The city’s water supply was switched back to Lake Huron in October 2015, but it will take more than that to “fix” the problem because there is still a concern about lead leaching from corroded piping. Significant damage to the piping infrastructure was done and the tap water in at least some Flint homes is still not safe. It is estimated that fixing the piping infrastructure could cost up to $1.5 billion. A significant amount of resources will be needed to undo the damage that has been done to the infrastructure of the city, and there is no way to undo the damage lead poisoning has already done to the area’s residents, especially the children.

Lead Poisoning Still An Issue for US Children

by Kim Smiley

Lead poisoning has once again hit the news with scary headlines such as “Blood Lead Levels High In 535,000 Kids In The USA” and “Despite Big Progress, Many Kids Have High Lead Levels in Blood“.   But what do these articles actually mean in context?  What does “many kids” refer to and how alarmed should we be?

A tool like a Cause Map, a visual method for performing a root cause analysis, can be useful to analyze issues like this one.   The first step in the Cause Mapping process is to define the problem and that alone can help clarify an issue.   Part of defining the problem is to determine which overall organizational goals are being impacted by the problem.   In this example, it becomes clear that there are really two different, but related goals that need to be considered.  The most basic goal is the safety goal.  The safety goal is being impacted because children are still being negatively impacted by exposure to lead in the United States, despite decades of work to dramatically reduce lead in the environment.  The second issue is that 2.6% of children in the US have blood lead levels (BLLs)  higher than the levels set by the Center for Disease and Control (CDC), an impact to the regulatory goal.

It’s clear why exposure to lead remains a concern. Ingestion of lead is dangerous, especially to small children.
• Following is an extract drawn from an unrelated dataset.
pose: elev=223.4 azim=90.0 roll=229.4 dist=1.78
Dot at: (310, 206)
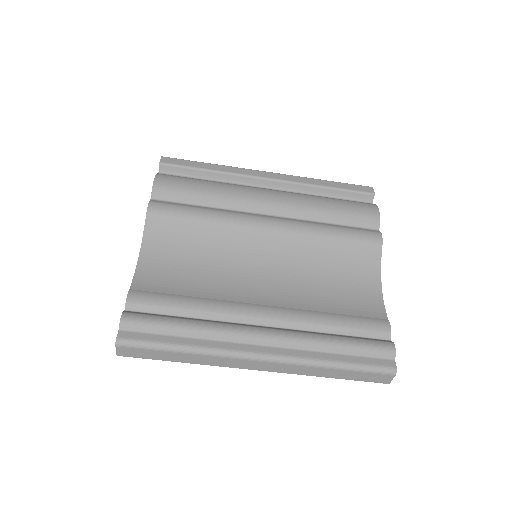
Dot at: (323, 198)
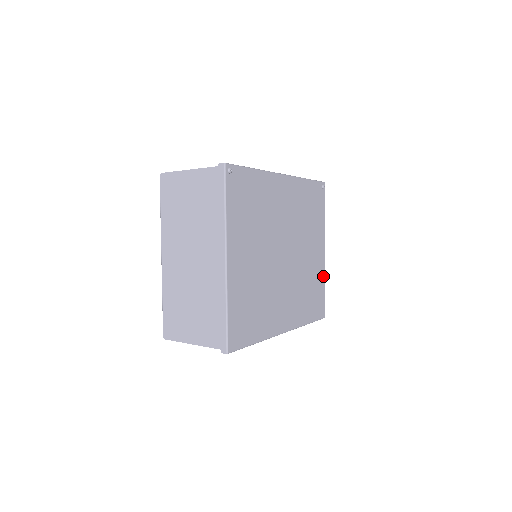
High levels of lead in the body can have severe and immediate consequences such as coma, convulsions and even death.  Lower levels of lead have been shown to cause lower IQs, behavior issues, hearing problems and a number of problems in organs in the body.  Problems with lead exposure are well known and the use of lead has been dramatically reduced.  Use of lead in household paints, one of the most common sources of ingested lead, was banned in 1978.  However, paint is still one of the primary sources of lead contamination because many children live in houses built before 1978.  Paint chips containing lead can still be an issue, especially if an older house has loose paint or is undergoing a renovation.  Use of lead in gasoline, a common source of soil contamination, was phased out by the end of the 1980s.

The second issue of concern is that 2.6% of children have blood lead levels above the limit set by the CDC.  What does this mean?  If this problem is hitting headlines, are things getting worse?  One important piece of data is that the CDC lowered the limit for young children in 2012 to 5 µg/dL from 10 µg/dL.  Why was the limit lowered?  The limit was lowered because no amount of lead has been determined to be safe for young children and less lead is always better.  The new limit of 5 µg/dL was based on lead levels in the 2.5% of children with the highest levels.  It was a way to target the children most at risk and it marked a shift towards a more prevention-based approach.

Is it okay that 2.6% of children still have blood lead levels above the target?  Of course not.  Is there still work to do in preventing lead exposure?  Many people believe there is.  But the alarming headlines may not tell the whole story.  Here are some other facts that help put the issue of lead exposure in historical context: an estimated 88% of children aged 1 to 5 had blood lead levels at or above 10 mcg/dL from 1976 to 1980; from 1991-1994 it was 4.4% , from 1999-2002 it was 1.6% and it dropped to 0.8% in 2007-2010.    Lead exposure is a still an issue, but it’s an issue that has been drastically improved.